De RvS zal een lijst opstellen met benodigdheden die zij tegen betaling van Bosch' licent uit Nijmegen mogen halen.

5 Omdat namens Essex, Riche en Devoraux opnieuw is aangedrongen op betaling van de nog resterende maanden die zij absent waren, is besloten de RvS advies te laten uitbrengen conform de resolutie van 11 december.

6 Mr. Josse van der Hoeffstadt klaagt over en verzoekt interdictie tegen het onrecht dat hem wordt aangedaan door zijn compagnons mr. Thomas Blanckert, Baltijs Cornelissen en Broeningh Hendrix inzake het door HHM verleende octrooi op een molen.
Hij wordt verwezen naar de ordinaris justitie.

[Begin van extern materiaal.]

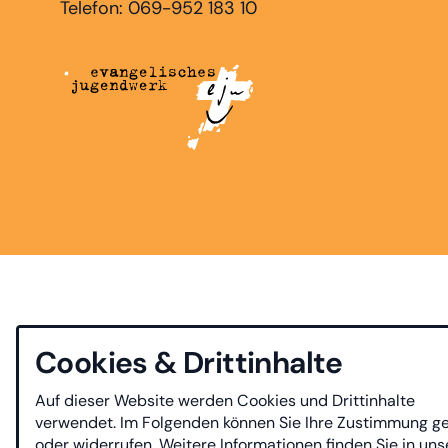
Telefon: 069-952 183 10
Cookies & Drittinhalte
Auf dieser Website werden Cookies und Drittinhalte
verwendet. Im Folgenden können Sie Ihre Zustimmung g
oder widerrufen. Weitere Informationen finden Sie in uns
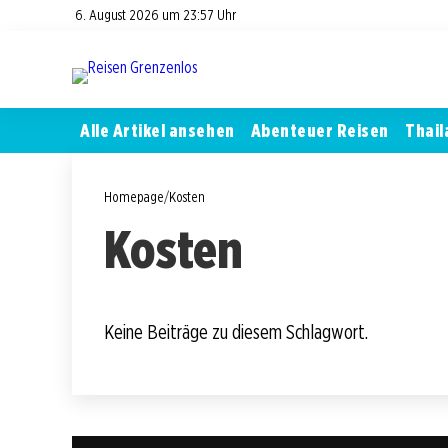
6. August 2026 um 23:57 Uhr
Alle Artikel ansehen
Abenteuer Reisen
Thail
Homepage
/
Kosten
Kosten
Keine Beiträge zu diesem Schlagwort.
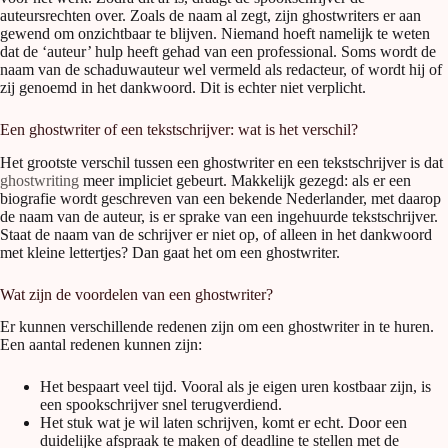
auteursrechten over. Zoals de naam al zegt, zijn ghostwriters er aan
gewend om onzichtbaar te blijven. Niemand hoeft namelijk te weten
dat de ‘auteur’ hulp heeft gehad van een professional. Soms wordt de
naam van de schaduwauteur wel vermeld als redacteur, of wordt hij of
zij genoemd in het dankwoord. Dit is echter niet verplicht.
Een ghostwriter of een tekstschrijver: wat is het verschil?
Het grootste verschil tussen een ghostwriter en een tekstschrijver is dat
ghostwriting
meer impliciet gebeurt. Makkelijk gezegd: als er een
biografie wordt geschreven van een bekende Nederlander, met daarop
de naam van de auteur, is er sprake van een ingehuurde tekstschrijver.
Staat de naam van de schrijver er niet op, of alleen in het dankwoord
met kleine lettertjes? Dan gaat het om een ghostwriter.
Wat zijn de voordelen van een ghostwriter?
Er kunnen verschillende redenen zijn om een ghostwriter in te huren.
Een aantal redenen kunnen zijn:
Het bespaart veel tijd. Vooral als je eigen uren kostbaar zijn, is
een spookschrijver snel terugverdiend.
Het stuk wat je wil laten schrijven, komt er echt. Door een
duidelijke afspraak te maken of deadline te stellen met de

7 Carl van Gelder overhandigt een aan hem gericht schrijven van de Directeurs van de Levantse Handel over enkele wisselbrieven van Pynacker. HHM wordt verzocht in de afrekening met Pynacker op de betaling van deze wissels te doen letten.
De brief gaat naar Feith, Schagen en Lyclema die gisteren vanwege Pynackers declaratie zijn aangewezen.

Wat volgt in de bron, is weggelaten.